Muon Calibration at CalDet



Calibration Approach to Date:



The problem:


When looking at path length corrected light output, the distributions do not look flat:


Corrections shown here have been made just using ds/dz, which to first order should be correct.

Stan's Comments:


...the method used to get strip by strip calibrations together with elimination of all "corner-clippers", ie >1 strip in a plane hits, has to
introduce biases and lead to incorrect answers. Let me give you three ways (there may be others) how this causes problems:

1) Corner clipping hits in strips with lower light outputs have a lower probability of being detected that for higher light output strips.
2) Tracks with the same energy loss but different incident angles wrt normal have different probabilities for getting zero pes in an adjacent strip. If due to geometry (eg vertical vs horizontal strips) the average pathlength is different in different planes--> odd-even asymmetry.
3) The absolute calibration for all strips will be shifted downward since you will be accepting some fraction of events that are corner
clippers and thus do not deposit all of their energy in the strip of interest.

3) is less important as long as the strip-to-strip calibration is carried out correctly. Once the detector response has been flattened, the absolute calibration can be achieved using a different method .

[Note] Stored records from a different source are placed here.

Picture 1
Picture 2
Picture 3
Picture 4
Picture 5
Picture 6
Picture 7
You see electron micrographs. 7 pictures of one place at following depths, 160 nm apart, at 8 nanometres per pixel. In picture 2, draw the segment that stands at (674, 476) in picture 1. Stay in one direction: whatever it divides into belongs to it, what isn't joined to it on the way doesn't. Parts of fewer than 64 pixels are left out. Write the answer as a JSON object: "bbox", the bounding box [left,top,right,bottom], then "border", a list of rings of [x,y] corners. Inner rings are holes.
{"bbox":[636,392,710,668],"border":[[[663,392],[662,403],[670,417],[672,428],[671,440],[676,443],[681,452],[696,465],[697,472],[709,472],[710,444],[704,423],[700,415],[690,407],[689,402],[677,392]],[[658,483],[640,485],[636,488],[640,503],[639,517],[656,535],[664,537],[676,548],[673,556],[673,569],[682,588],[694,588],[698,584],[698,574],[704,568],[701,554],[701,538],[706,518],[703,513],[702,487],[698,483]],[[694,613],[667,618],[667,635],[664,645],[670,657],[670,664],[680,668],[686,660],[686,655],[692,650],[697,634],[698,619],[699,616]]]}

1) and 2) were expected and attempts have been made to correct for these by calculating the average path length through a scintillator strip for a particular set of track angles.

Factors affecting average path length:
Attempted to calculate average path length for our specific case with a tunable parameter corresponding to typical strip light output:



Can also look at correction as a function of individual track angles, dxdz and dydz:







Corrections good to +/-5% over angular range observed.

Alternatives

Stan's Solution:

...use all hits on a plane in the vicinity of a track. Weigh the energy in different strips by the relative light output in each strip, and assign total energy thus weighed to the strip with maximum energy. This would have to be an iterative procedure, with all gains equal initially, but it should converge very fast. Some cuts and/or corrections would be needed, ie one would want to eliminate catastrophic energy loss events, correct for edge effects, dead strips (if any), etc.

I think that this procedure would have more or less the same problems as have already been shown.

At the Far Detector:

Take only the largest hit in each plane. Doing this at CalDet and applying a simple correction which accounts for finite strip width:
(ds/dz)*4.1/(4.1 + |dy/dz|)



This would introduce an even/odd plane asymmetry into the calibration.

What we eventually resorted to:

Realising that the pattern is more or less the same for even/odd planes, green/clear readout and that light output looks fairly linear with  pathlength, the "92% solution" correction was applied.  i.e. instead of correcting by ds/dz, correct by 0.92*ds/dz:



vs ds/dz


Other Issues:

Cross-talk hits included in the track and used in the path length plots?